Problem details
What is the number of lines in the data that contain "startup"? Respond with nothing else.
□ □ □ □ □
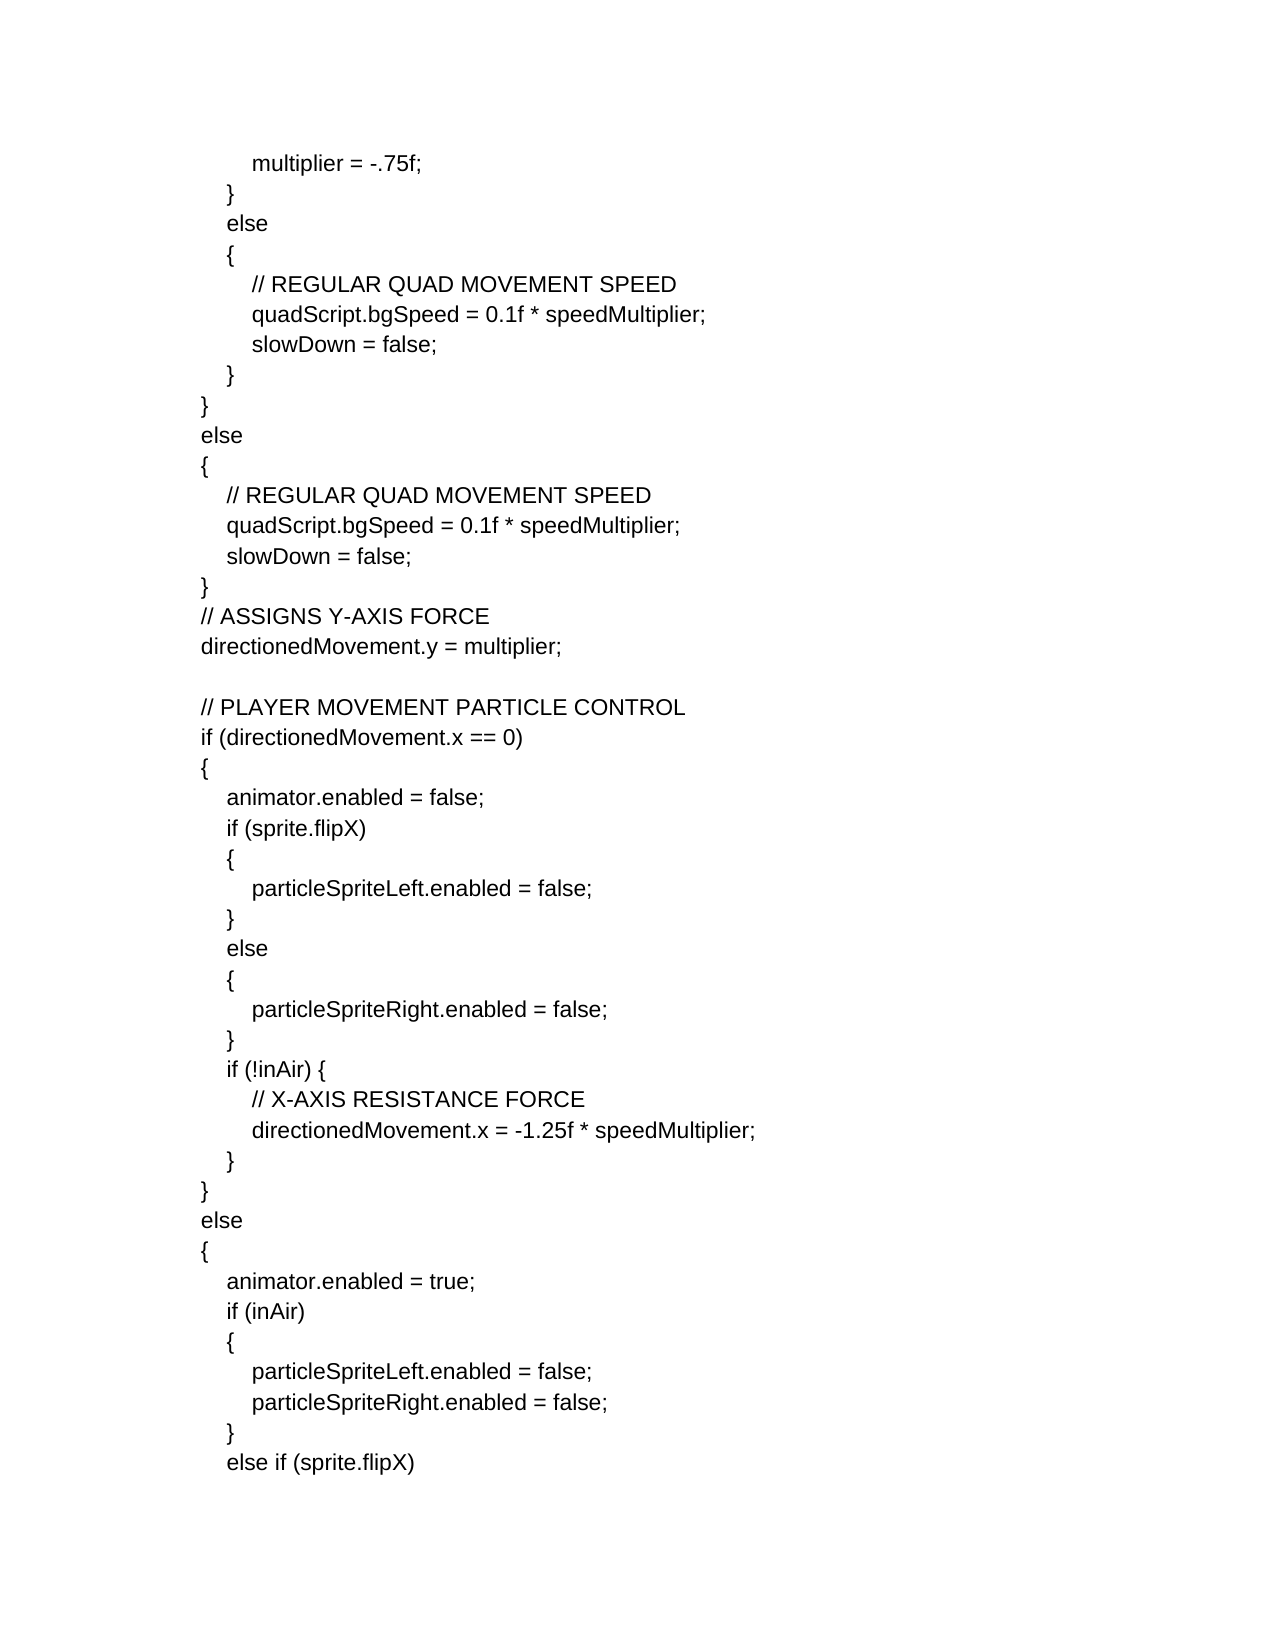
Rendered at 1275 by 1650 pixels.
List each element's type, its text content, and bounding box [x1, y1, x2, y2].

text else [150, 210, 1125, 237]
text else [150, 935, 1125, 962]
text particleSpriteLeft.enabled = false; [150, 1358, 1125, 1385]
text } [150, 905, 1125, 932]
text } [150, 573, 1125, 599]
text animator.enabled = true; [150, 1268, 1125, 1294]
text // REGULAR QUAD MOVEMENT SPEED [150, 271, 1125, 297]
text // REGULAR QUAD MOVEMENT SPEED [150, 482, 1125, 509]
text slowDown = false; [150, 331, 1125, 358]
text quadScript.bgSpeed = 0.1f * speedMultiplier; [150, 301, 1125, 327]
text { [150, 845, 1125, 871]
text particleSpriteRight.enabled = false; [150, 996, 1125, 1022]
text } [150, 1026, 1125, 1052]
text { [150, 966, 1125, 992]
text } [150, 361, 1125, 388]
text { [150, 1237, 1125, 1264]
text if (directionedMovement.x == 0) [150, 724, 1125, 750]
text { [150, 241, 1125, 267]
text { [150, 452, 1125, 478]
text // X-AXIS RESISTANCE FORCE [150, 1086, 1125, 1113]
text // ASSIGNS Y-AXIS FORCE [150, 603, 1125, 629]
text { [150, 1328, 1125, 1354]
text if (!inAir) { [150, 1056, 1125, 1083]
text } [150, 1177, 1125, 1203]
text quadScript.bgSpeed = 0.1f * speedMultiplier; [150, 512, 1125, 539]
text { [150, 754, 1125, 781]
text animator.enabled = false; [150, 784, 1125, 811]
text } [150, 392, 1125, 418]
text particleSpriteLeft.enabled = false; [150, 875, 1125, 901]
text else [150, 422, 1125, 448]
text } [150, 1419, 1125, 1445]
text } [150, 1147, 1125, 1173]
text directionedMovement.y = multiplier; [150, 633, 1125, 660]
text if (inAir) [150, 1298, 1125, 1324]
text // PLAYER MOVEMENT PARTICLE CONTROL [150, 694, 1125, 720]
text if (sprite.flipX) [150, 814, 1125, 841]
text multiplier = -.75f; [150, 150, 1125, 176]
text } [150, 180, 1125, 207]
text particleSpriteRight.enabled = false; [150, 1388, 1125, 1415]
text directionedMovement.x = -1.25f * speedMultiplier; [150, 1117, 1125, 1143]
text else if (sprite.flipX) [150, 1449, 1125, 1475]
text else [150, 1207, 1125, 1234]
text slowDown = false; [150, 543, 1125, 569]
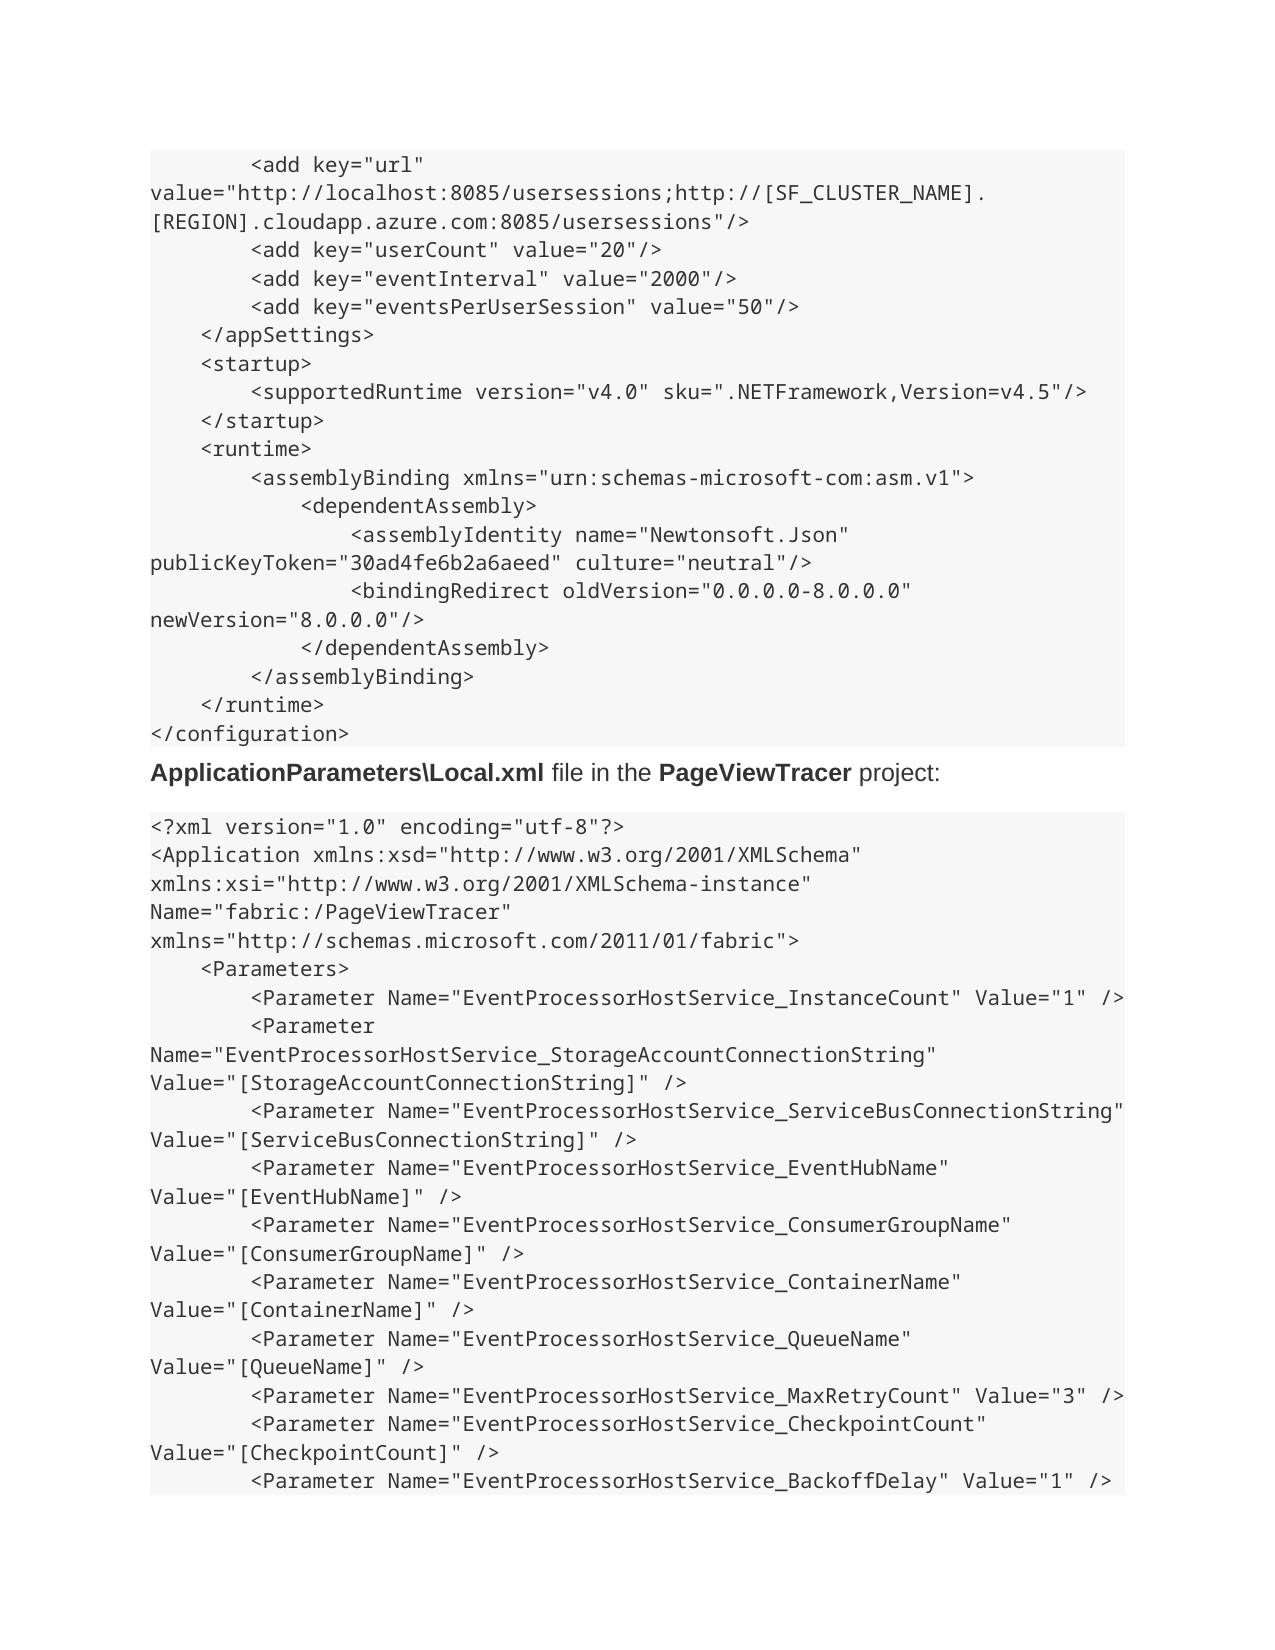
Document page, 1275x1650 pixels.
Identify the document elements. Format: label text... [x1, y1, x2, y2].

text <Parameter Name="EventProcessorHostService_StorageAccountConnectionString" Value="[StorageAccountConnectionString]" /> [150, 1011, 1125, 1097]
text </startup> [150, 406, 1125, 434]
text <Parameter Name="EventProcessorHostService_EventHubName" Value="[EventHubName]" /> [150, 1153, 1125, 1210]
text <Parameters> [150, 954, 1125, 983]
text <Application xmlns:xsd="http://www.w3.org/2001/XMLSchema" xmlns:xsi="http://www.w3.org/2001/XMLSchema-instance" Name="fabric:/PageViewTracer" xmlns="http://schemas.microsoft.com/2011/01/fabric"> [150, 841, 1125, 954]
text <runtime> [150, 434, 1125, 463]
text ApplicationParameters\Local.xml file in the PageViewTracer project: [150, 747, 1125, 787]
text <add key="url" value="http://localhost:8085/usersessions;http://[SF_CLUSTER_NAME].[REGION].cloudapp.azure.com:8085/usersessions"/> [150, 150, 1125, 235]
text </dependentAssembly> [150, 633, 1125, 662]
text <add key="eventsPerUserSession" value="50"/> [150, 292, 1125, 321]
text </assemblyBinding> [150, 662, 1125, 690]
text <startup> [150, 349, 1125, 377]
text <assemblyBinding xmlns="urn:schemas-microsoft-com:asm.v1"> [150, 463, 1125, 491]
text <bindingRedirect oldVersion="0.0.0.0-8.0.0.0" newVersion="8.0.0.0"/> [150, 577, 1125, 633]
text </runtime> [150, 690, 1125, 719]
text <Parameter Name="EventProcessorHostService_MaxRetryCount" Value="3" /> [150, 1381, 1125, 1409]
text <Parameter Name="EventProcessorHostService_ServiceBusConnectionString" Value="[ServiceBusConnectionString]" /> [150, 1097, 1125, 1153]
text <supportedRuntime version="v4.0" sku=".NETFramework,Version=v4.5"/> [150, 377, 1125, 406]
text <dependentAssembly> [150, 491, 1125, 520]
text <Parameter Name="EventProcessorHostService_ConsumerGroupName" Value="[ConsumerGroupName]" /> [150, 1210, 1125, 1267]
text <Parameter Name="EventProcessorHostService_CheckpointCount" Value="[CheckpointCount]" /> [150, 1409, 1125, 1466]
text <add key="userCount" value="20"/> [150, 235, 1125, 264]
text <Parameter Name="EventProcessorHostService_InstanceCount" Value="1" /> [150, 983, 1125, 1011]
text <assemblyIdentity name="Newtonsoft.Json" publicKeyToken="30ad4fe6b2a6aeed" culture="neutral"/> [150, 520, 1125, 577]
text </configuration> [150, 719, 1125, 747]
text <?xml version="1.0" encoding="utf-8"?> [150, 812, 1125, 841]
text <Parameter Name="EventProcessorHostService_QueueName" Value="[QueueName]" /> [150, 1324, 1125, 1381]
text <add key="eventInterval" value="2000"/> [150, 264, 1125, 292]
text <Parameter Name="EventProcessorHostService_ContainerName" Value="[ContainerName]" /> [150, 1267, 1125, 1324]
text <Parameter Name="EventProcessorHostService_BackoffDelay" Value="1" /> [150, 1466, 1125, 1495]
text </appSettings> [150, 321, 1125, 349]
□ □ □ □ □
Solution to this exercise
2